While this may be overly technical for a novice, it’s crucial to understand what you are actually buying and what the protocol is for is securing long-term ownership of that NFT. There is currently no industry standard for this. Fortunately, the largest NFT sale thus far did it correctly. I downloaded Beeple’s EVERYDAYS: THE FIRST 5000 DAYS file (300mb) from the internet and checked the hash against the NFT stored hash and it matched.

I generated a hash of the .JPG and it matches the hash inside the NFT in the picture above.

There are projects building NFTs that put all the data, or instructions, to recreate the art within the NFT itself. This avoids the very expensive issue of storing large files on the blockchain by just including the instructions or recipe to recreate it. LarvaLabs, the same company that created the CryptoPunk that just sold for $7.6m USD earlier this month, has tried with its Autoglyphs project.

CryptoPunk 3100 that recently sold for $7,600,000

More interesting is EulerBeats. They are doing this is with a number of different features within one NFT.

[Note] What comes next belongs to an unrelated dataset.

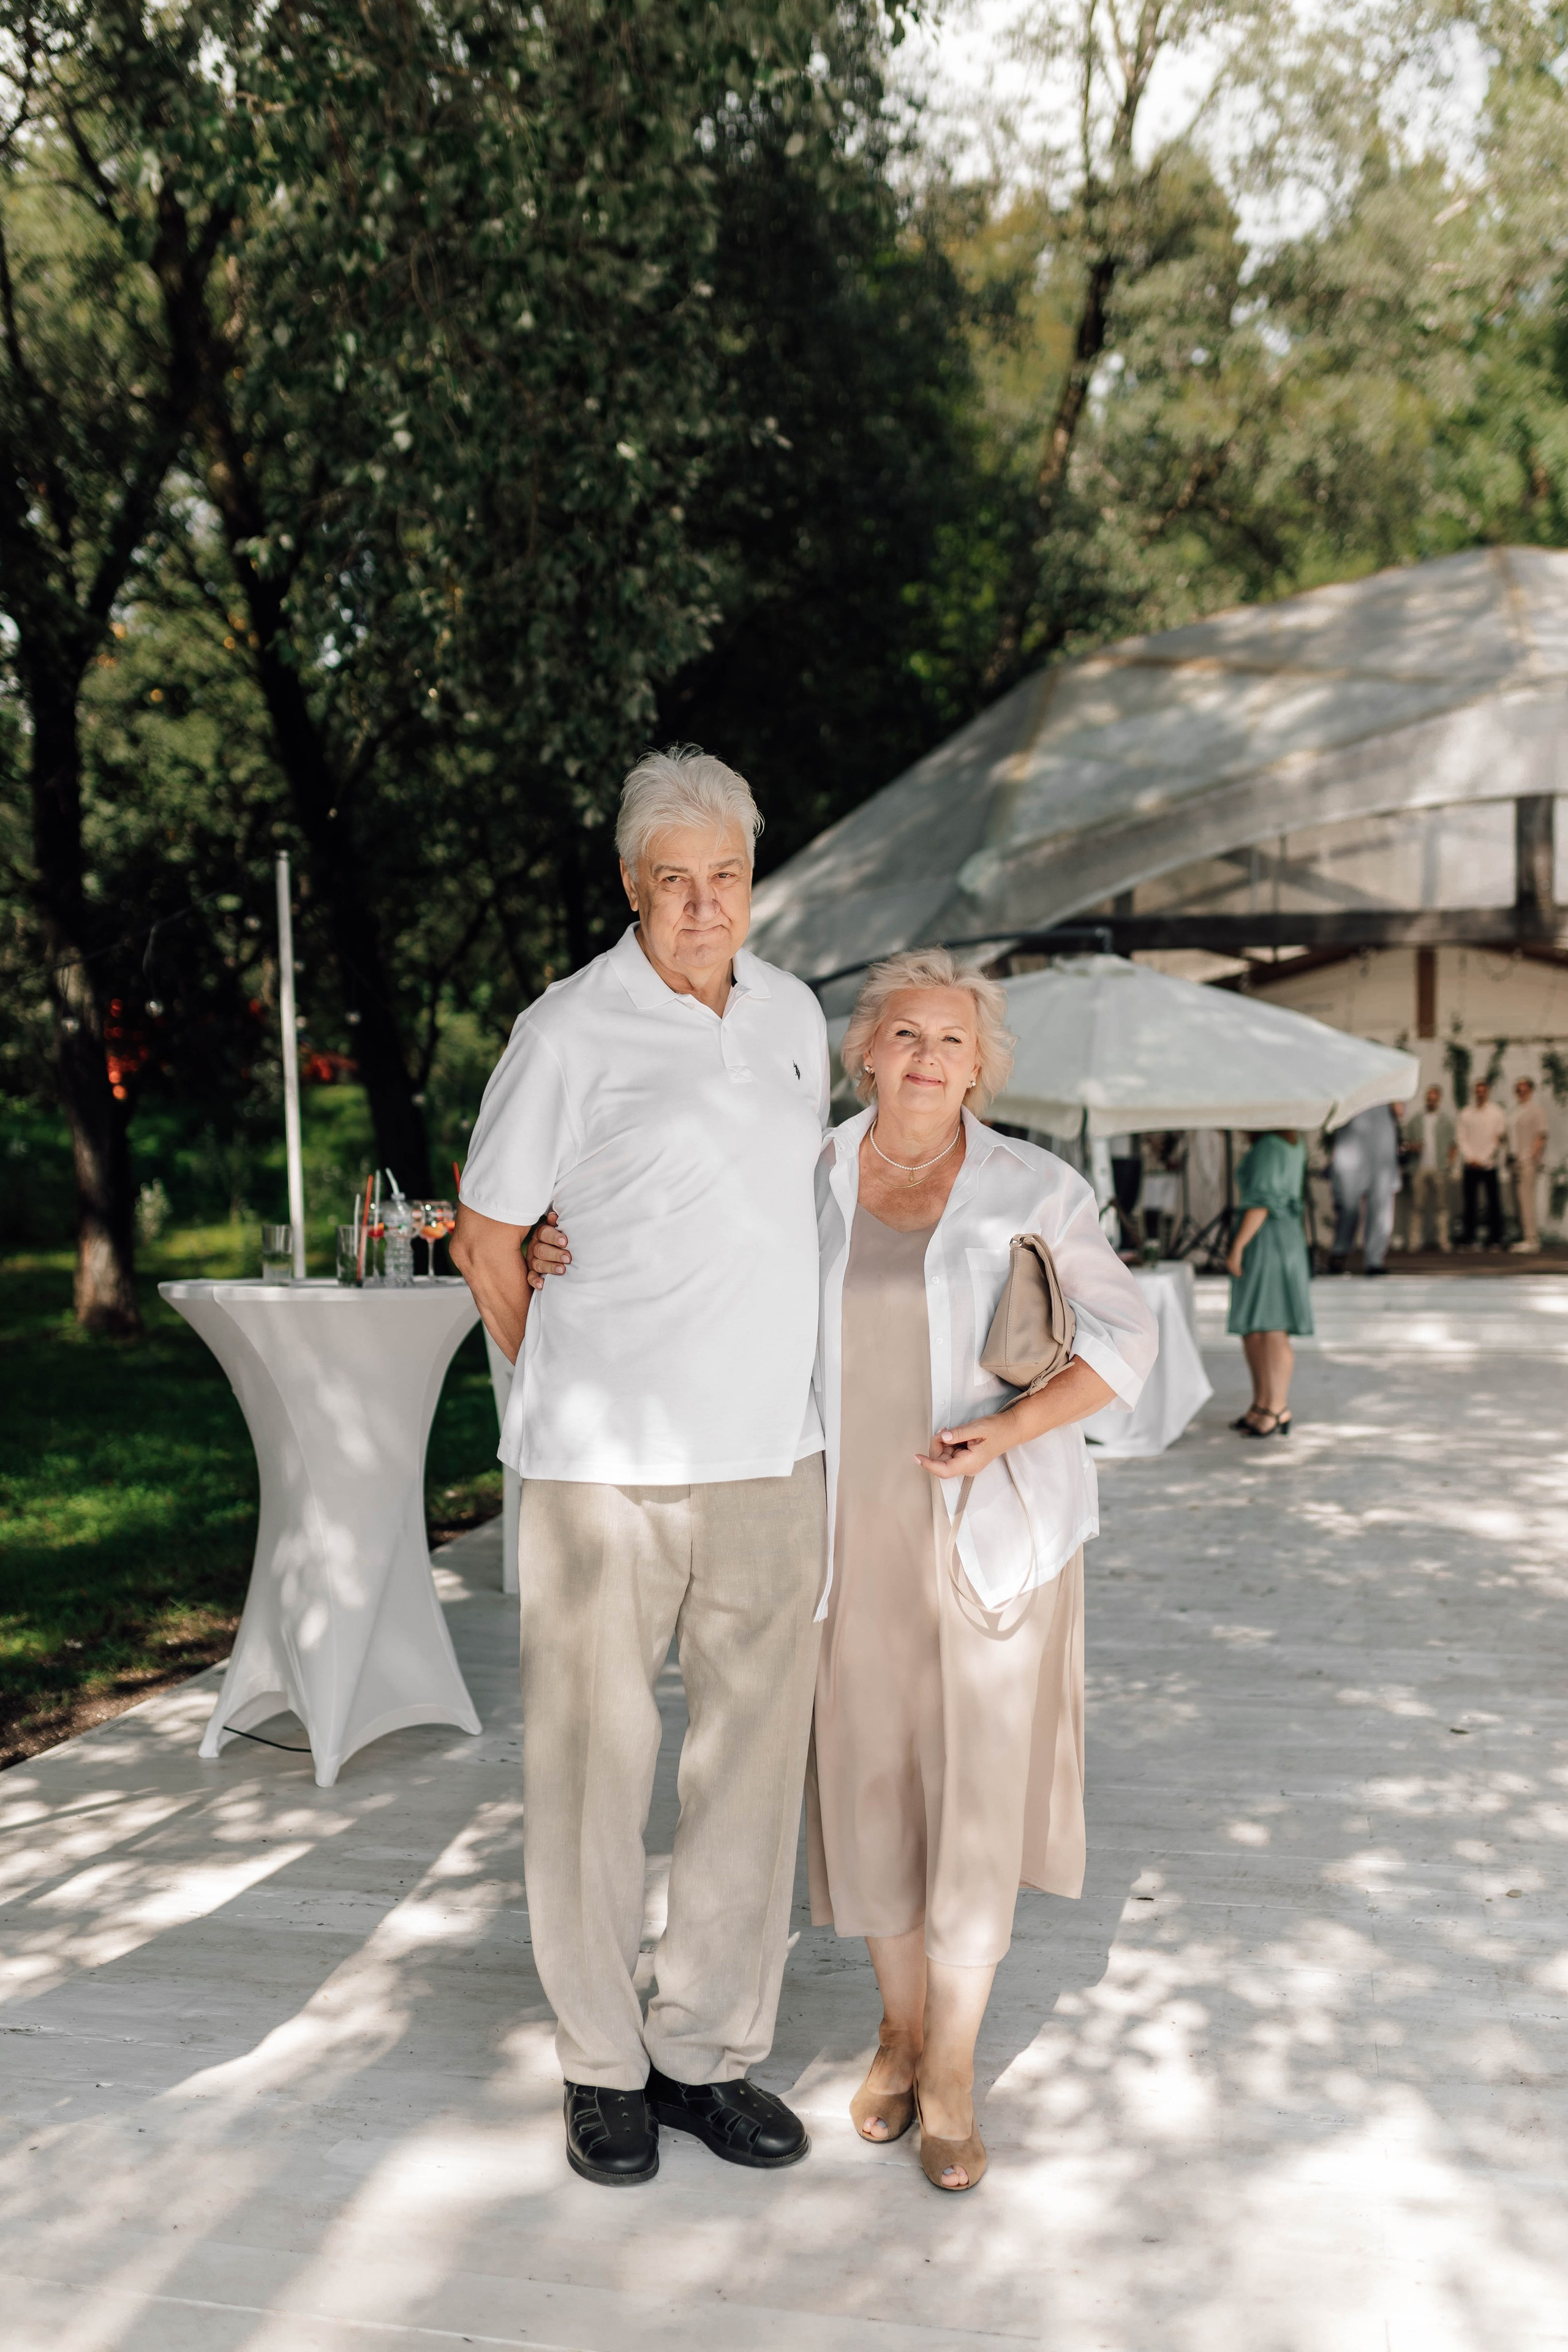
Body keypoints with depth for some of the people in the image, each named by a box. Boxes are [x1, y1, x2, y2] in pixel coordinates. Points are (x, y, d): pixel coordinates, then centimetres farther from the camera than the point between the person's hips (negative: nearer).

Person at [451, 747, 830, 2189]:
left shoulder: (793, 1015, 10)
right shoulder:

EulerBeats is algorithmically generated art + music limited edition NFT of 27 originals and prints priced on a bonding curve. It’s designed to last a lifetime. Everything needed to re-create each masterpiece is stored on-chain on the Ethereum mainnet. EulerBeats bundles maths, art, music, royalties, and scarcity into a neat digital pack. It’s a first of its kind.

Some EulerBeats

Conclusion

NFTs are really just tradable signatures that confirm ownership of something unique. They work well for digital things, but currently not very well for physical things due to lack of the ability to enforce. One day they could very well be used to replace Land Title Offices so selling your home is as easy as transferring the home’s NFT. We’re seeing the baby steps of NFTs, and like most new and exciting technology, its reputation exceeds it. Sometimes that calls for a painful reality check, but the next time around that may just mean world domination.

In any event, hopefully this has made NFTs slightly less obscure.